AUFGABEN:
[1] Schreibe aus dem Text über die Berliner Bußgelder die Stelle von „Kein angrenzendes Geschäft“ bis „Geschäfte atmeten auf.“ wortgetreu ab.
[2] Führe den Text über die Berliner Bußgelder dort weiter, wo er aufhört.

VORLIEGENDER TEXT:
——

Das Berliner Abgeordnetenhaus hat gerade auf Antrag der schwarz-roten Regierung hin beschlossen, dass die Bußgelder für illegale Müllentsorgung angehoben werden. Wird man vom Ordnungsamt dabei erwischt, wie man Zigaretten-Kippen auf den Boden schnippt, bedeutet das nicht mehr 55 Euro, sondern direkt 250 Euro. Eine gewisse Färbung in der Klientelbevorzugung lässt sich erkennen, wenn man sieht, dass die Strafe für nicht weggeräumten Hundekot von 55 Euro lediglich auf 80 Euro erhöht wurde.

So ganz ist mit dem Vorstoß noch niemand zufrieden. Vielleicht, weil alle insgeheim wissen, dass einer der größten Verwahrlosungsfaktoren, mit dem Berlin zu kämpfen hat, gar nicht berührt wird. Das dürfte auch der Grund sein, weshalb man sich gar nicht erst die Mühe gemacht hat, auszuhandeln, welches Bußgeld bei weggeschmissenen Crack-Spritzen fällig wird oder ob das Bußgeld bei Zeltlagern am Kotti pro Zelt berechnet wird.

Der Bußgeld-Vorstoß wird wohl an der Umsetzung scheitern. Das Ordnungsamt kann nicht gleichzeitig darauf lauern, dass jemand einen halben Zentimeter über einem abgesenkten Gehweg parkt und auch noch Raucher-Verfolgungsjagden starten. Ob die Forderung von Alexander Bertram von der AfD nach 24-Stunden-Ordnungsämtern das Problem beheben wird, ist wohl auch fraglich.

Apropos Ordnungsamt und apropos Müll. In einer kleinen Nebenstraße in Kreuzberg nahm ein Streit um ein übereifriges Ordnungsamt und eine dreiste grüne Bezirksverwaltung ein vorläufiges Ende, das ebenfalls wunderbar on theme ist mit unserer Berliner Müllwoche. Es war eine Diskussion, die sich über Jahre zog. 30 Parkplätze sollten aus der Straße praktisch gestrichen und zu Dauerlieferzonen von 6 bis 22 Uhr umfunktioniert werden.

Kein angrenzendes Geschäft wusste damit so recht etwas anzufangen. So viele gibt es in der kleinen Straße ohnehin nicht und sonderlich viel anliefern müssen sie auch nicht, die Markthalle in der Straße hat längst eine Ladezone. Die noch weiter gekürzten Parkmöglichkeiten vertrieben ihnen nur die Kundschaft, weshalb Unterschriftenaktionen gestartet wurden. Vergeblich. Dann, Ende 2024, beschloss die Bezirksverordnetenversammlung aber mehrheitlich einen CDU-Antrag, nach dem von den 30 Parkplätzen zumindest 20 wieder freigegeben werden sollten. Die kleinen Geschäfte atmeten auf.

Doch dann stellte die grüne Stadträtin Annika Gerold Anfang März die Schilder einfach doch auf. Das Ordnungsamt stand jeden Morgen stramm um 7 auf der Matte und verteilte Strafzettel für eine Parkzone, die eigentlich nicht existieren sollte. Der Grund: Die Schilder waren eben schon bestellt. „Es war leider versäumt worden, die ausführende Firma um ein Aussetzen der Beschilderung in der Eisenbahnstraße zu bitten“, erklärte ein Bezirkssprecher gegenüber der BZ. Nach dem Bericht wurden nun Müllsäcke über die Schilder gehüllt.

——

Extrahierte Textdaten der Seite:
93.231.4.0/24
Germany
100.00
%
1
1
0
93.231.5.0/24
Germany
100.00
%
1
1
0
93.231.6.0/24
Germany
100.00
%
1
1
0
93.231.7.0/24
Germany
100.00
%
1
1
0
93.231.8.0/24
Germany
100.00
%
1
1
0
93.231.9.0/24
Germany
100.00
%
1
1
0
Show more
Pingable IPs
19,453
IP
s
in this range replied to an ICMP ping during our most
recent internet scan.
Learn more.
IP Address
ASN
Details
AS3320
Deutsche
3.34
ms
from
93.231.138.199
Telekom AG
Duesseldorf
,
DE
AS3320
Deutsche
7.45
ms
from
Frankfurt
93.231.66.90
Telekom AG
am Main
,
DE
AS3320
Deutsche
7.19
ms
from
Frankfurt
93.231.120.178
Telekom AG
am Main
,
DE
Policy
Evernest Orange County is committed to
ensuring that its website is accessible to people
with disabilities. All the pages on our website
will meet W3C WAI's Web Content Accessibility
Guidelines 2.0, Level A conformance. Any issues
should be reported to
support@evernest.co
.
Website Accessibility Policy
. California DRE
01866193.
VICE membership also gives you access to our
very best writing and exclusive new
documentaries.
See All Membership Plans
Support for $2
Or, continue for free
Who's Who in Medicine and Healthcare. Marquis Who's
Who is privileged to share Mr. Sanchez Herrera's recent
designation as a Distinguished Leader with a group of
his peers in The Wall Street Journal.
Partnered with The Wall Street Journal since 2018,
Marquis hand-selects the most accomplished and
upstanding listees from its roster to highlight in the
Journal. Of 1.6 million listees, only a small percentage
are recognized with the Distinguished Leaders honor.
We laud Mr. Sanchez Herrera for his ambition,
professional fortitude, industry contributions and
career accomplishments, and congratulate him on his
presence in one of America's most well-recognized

——

ANTWORTEN NACH NUMMER:
[1]
Kein angrenzendes Geschäft wusste damit so recht etwas anzufangen. So viele gibt es in der kleinen Straße ohnehin nicht und sonderlich viel anliefern müssen sie auch nicht, die Markthalle in der Straße hat längst eine Ladezone. Die noch weiter gekürzten Parkmöglichkeiten vertrieben ihnen nur die Kundschaft, weshalb Unterschriftenaktionen gestartet wurden. Vergeblich. Dann, Ende 2024, beschloss die Bezirksverordnetenversammlung aber mehrheitlich einen CDU-Antrag, nach dem von den 30 Parkplätzen zumindest 20 wieder freigegeben werden sollten. Die kleinen Geschäfte atmeten auf.

[2]
Es gibt jedoch eine Branche, die unter diesen Gegebenheiten boomt. Diese Branche wird vertreten durch eine einzige Person, von der ich aber nicht so sicher bin, ob sie wirklich so allein mit sich selbst ist. An einem Platz an der Warschauer Brücke steht inzwischen täglich ein hagerer Mann, der sich offenbar als Müllkünstler versteht. Früher tauchten seine Werke nur sporadisch auf. Sein Durchbruch und erstes Werk: Ein alter Koffer, auf dem die gedeckte Forderung „Blowjobs for the homeless!“ mit Farbe gepinselt worden war.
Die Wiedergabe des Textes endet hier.